SMSFs and limited recourse borrowing arrangements
There has been debate around how SMSFs use limited recourse borrowing arrangements. SPAA technical director Peter Burgess weighs up the benefits and risks.
A limited recourse borrowing arrangements typically involves a self-managed super fund (SMSF) taking out a loan from a third party lender or from a related party, such as a member of the fund.
The SMSF then uses the loan, together with its own available funds, to purchase a single asset (normally a residential or commercial property) that is then held in a separate trust.
There are three key benefits from doing so. They are:
- Leveraging your superannuation savings: An SMSF limited recourse borrowing arrangement allows your SMSF to borrow for investment purposes. Borrowing to invest or gearing your superannuation savings in this manner enables your fund to acquire a beneficiary interest in an asset that your fund may not otherwise be able to afford (it could be a business premise you own or operate your business from).
- Tax concessions: Any investment income received by your SMSF, including any income received because your fund holds a beneficial interest in an asset acquired under a limited recourse borrowing arrangement (the acquired asset), is taxed at the concessional superannuation rates.

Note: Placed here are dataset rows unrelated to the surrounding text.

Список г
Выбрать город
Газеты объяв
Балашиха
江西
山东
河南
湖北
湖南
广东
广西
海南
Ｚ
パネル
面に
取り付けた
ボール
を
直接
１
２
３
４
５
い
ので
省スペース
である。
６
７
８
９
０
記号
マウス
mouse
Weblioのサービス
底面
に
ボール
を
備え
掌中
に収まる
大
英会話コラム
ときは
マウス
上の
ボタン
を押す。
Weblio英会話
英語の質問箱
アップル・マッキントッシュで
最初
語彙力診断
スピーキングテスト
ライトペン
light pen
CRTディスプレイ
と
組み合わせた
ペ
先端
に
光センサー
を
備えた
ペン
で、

- Asset protection: Generally superannuation assets are protected against creditors in the event of bankruptcy. This protection extends to assets that the superannuation fund has acquired a beneficial interest in. Therefore, structuring the acquisition of an asset under a limited recourse borrowing arrangement may provide greater asset protection benefits than may otherwise be the case.

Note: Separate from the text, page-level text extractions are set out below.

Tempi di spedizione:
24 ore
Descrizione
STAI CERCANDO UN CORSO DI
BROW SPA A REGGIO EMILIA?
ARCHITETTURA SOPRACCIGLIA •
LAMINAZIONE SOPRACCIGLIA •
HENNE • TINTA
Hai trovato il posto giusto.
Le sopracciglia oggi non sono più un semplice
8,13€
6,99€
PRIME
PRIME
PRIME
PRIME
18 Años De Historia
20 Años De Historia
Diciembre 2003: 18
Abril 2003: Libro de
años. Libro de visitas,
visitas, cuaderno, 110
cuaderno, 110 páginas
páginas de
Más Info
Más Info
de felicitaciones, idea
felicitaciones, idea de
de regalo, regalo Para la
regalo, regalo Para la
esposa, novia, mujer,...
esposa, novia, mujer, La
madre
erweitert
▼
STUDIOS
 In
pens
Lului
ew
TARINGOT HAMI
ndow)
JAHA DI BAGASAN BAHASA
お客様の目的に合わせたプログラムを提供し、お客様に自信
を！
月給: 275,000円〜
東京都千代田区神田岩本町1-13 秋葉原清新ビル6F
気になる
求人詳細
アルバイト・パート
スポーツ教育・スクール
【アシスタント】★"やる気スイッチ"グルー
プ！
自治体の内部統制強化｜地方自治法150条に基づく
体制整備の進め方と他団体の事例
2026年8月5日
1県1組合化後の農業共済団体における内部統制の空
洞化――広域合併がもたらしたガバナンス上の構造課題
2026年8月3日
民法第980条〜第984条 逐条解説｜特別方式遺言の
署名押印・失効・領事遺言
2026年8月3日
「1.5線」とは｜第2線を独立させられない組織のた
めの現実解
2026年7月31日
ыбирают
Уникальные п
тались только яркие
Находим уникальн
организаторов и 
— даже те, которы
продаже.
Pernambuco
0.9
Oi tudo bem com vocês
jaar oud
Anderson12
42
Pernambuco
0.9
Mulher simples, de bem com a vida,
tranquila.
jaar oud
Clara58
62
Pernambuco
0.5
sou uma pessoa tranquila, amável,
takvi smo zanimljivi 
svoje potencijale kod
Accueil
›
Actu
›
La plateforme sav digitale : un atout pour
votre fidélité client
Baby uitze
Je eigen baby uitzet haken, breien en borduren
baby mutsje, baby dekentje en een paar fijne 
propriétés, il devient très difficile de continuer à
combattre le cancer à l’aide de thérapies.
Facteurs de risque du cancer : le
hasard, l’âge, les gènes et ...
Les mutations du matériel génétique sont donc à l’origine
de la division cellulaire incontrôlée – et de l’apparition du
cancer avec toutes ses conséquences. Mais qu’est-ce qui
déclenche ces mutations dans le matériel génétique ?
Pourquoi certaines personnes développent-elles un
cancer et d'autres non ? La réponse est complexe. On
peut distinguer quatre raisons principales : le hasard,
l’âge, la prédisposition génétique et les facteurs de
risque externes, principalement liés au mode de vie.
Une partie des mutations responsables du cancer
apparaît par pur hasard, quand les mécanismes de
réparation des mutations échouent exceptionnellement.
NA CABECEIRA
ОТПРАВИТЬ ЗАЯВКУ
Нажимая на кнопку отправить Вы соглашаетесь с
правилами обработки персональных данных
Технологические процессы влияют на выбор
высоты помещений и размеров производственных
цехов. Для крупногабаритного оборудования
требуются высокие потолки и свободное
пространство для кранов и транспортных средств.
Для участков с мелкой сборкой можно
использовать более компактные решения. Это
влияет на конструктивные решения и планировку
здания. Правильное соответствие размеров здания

But trustees must also be aware of the risks. These include:
- Only certain assets can be acquired: Only assets that the SMSF trustee is not otherwise prohibited from acquiring can be purchased under a limited recourse borrowing arrangement. Generally, this means that assets that you or a related party currently own cannot be acquired under a limited recourse borrowing arrangement. However, some exceptions do apply to business premises and listed securities that you or a related party own.

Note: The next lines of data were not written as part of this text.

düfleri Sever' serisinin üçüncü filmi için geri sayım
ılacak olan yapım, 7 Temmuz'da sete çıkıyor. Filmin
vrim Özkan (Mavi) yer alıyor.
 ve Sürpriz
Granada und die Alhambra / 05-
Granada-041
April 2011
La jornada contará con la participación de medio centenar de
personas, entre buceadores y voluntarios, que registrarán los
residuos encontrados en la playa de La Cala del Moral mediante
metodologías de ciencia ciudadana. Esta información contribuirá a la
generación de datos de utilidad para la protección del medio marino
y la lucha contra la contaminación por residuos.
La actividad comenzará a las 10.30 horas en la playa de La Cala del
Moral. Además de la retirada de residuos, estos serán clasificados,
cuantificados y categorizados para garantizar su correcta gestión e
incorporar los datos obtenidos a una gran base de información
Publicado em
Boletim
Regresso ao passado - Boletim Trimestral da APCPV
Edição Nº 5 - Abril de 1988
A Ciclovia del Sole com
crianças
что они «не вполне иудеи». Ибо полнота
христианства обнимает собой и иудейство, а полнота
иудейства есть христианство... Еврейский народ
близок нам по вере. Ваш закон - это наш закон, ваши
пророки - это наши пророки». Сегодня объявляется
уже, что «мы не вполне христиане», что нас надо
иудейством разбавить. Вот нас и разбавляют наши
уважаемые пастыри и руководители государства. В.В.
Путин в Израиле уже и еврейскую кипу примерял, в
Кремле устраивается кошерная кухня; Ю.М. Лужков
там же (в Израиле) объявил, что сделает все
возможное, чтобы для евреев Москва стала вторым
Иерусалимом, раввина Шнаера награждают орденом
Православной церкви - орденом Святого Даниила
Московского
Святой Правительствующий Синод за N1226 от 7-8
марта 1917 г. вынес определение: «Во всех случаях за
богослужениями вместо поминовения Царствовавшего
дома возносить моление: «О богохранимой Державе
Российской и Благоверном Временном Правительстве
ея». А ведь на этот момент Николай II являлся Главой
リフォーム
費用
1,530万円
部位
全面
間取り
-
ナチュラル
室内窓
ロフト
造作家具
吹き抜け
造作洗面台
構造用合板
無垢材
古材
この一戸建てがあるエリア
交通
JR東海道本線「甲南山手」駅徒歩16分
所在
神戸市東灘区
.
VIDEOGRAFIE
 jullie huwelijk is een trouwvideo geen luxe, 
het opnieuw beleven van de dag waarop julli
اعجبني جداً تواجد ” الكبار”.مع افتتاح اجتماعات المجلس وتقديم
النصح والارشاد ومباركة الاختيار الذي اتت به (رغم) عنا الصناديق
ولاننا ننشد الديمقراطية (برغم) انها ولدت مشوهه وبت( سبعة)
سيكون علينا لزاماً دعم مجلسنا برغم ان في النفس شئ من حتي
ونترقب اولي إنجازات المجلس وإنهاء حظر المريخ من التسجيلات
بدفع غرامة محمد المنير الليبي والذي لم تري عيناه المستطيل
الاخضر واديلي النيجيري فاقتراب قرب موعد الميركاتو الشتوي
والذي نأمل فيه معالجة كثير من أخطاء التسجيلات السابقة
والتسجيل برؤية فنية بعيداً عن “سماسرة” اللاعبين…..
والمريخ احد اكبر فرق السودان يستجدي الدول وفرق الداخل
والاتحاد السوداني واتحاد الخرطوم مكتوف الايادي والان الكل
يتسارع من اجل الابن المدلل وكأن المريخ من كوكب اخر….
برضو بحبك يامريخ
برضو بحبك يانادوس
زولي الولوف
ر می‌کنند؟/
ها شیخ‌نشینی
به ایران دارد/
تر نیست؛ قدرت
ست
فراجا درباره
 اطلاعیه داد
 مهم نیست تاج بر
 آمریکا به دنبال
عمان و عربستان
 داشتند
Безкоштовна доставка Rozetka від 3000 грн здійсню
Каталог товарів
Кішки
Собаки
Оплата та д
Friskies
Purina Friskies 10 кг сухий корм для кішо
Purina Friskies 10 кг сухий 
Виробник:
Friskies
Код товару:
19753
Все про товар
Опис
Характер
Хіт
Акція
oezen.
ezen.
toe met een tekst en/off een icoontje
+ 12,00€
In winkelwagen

- Property alterations and funding improvement costs: Assets acquired under a limited recourse borrowing arrangement cannot generally be replaced with a different asset. In a practical sense this means, during the life of the loan, alterations to a property acquired under a limited recourse borrowing arrangement cannot be made if it fundamentally changes the character of the asset.
- Cost: There may be additional costs associated with acquiring an asset under a limited recourse borrowing arrangement that otherwise do not apply.
- Liquidity: Loan repayments are required to be deducted from your fund. That means your fund must always have sufficient liquidity to meet the loan repayments. Careful planning is needed to ensure contributions and the fund’s investment income is sufficient to meet the loan repayments and other existing and prospective liabilities as they fall due.
- Loan documentation and purchase contract: The Australian Taxation Office has become aware that certain limited recourse borrowing arrangements entered into by SMSF trustees have not been structured correctly. Some of these arrangements cannot simply be restructured or rectified, and unwinding the arrangement could require that the property be sold, causing a substantial loss to the fund.
- Governing rules and other matters: Trustees should always consider the quality of the investment they are making and whether entering into a limited recourse borrowing arrangement is consistent with the investment strategy of the fund.
- Tax losses and capital gains: Any tax losses that may arise because the after-tax cost of the property exceeds the income derived from the property are quarantined in the fund. This means the tax losses cannot be used to offset your taxable income derived outside the fund.
Peter Burgess is the technical director at the SMSF Professionals’ Association of Australia (SPAA).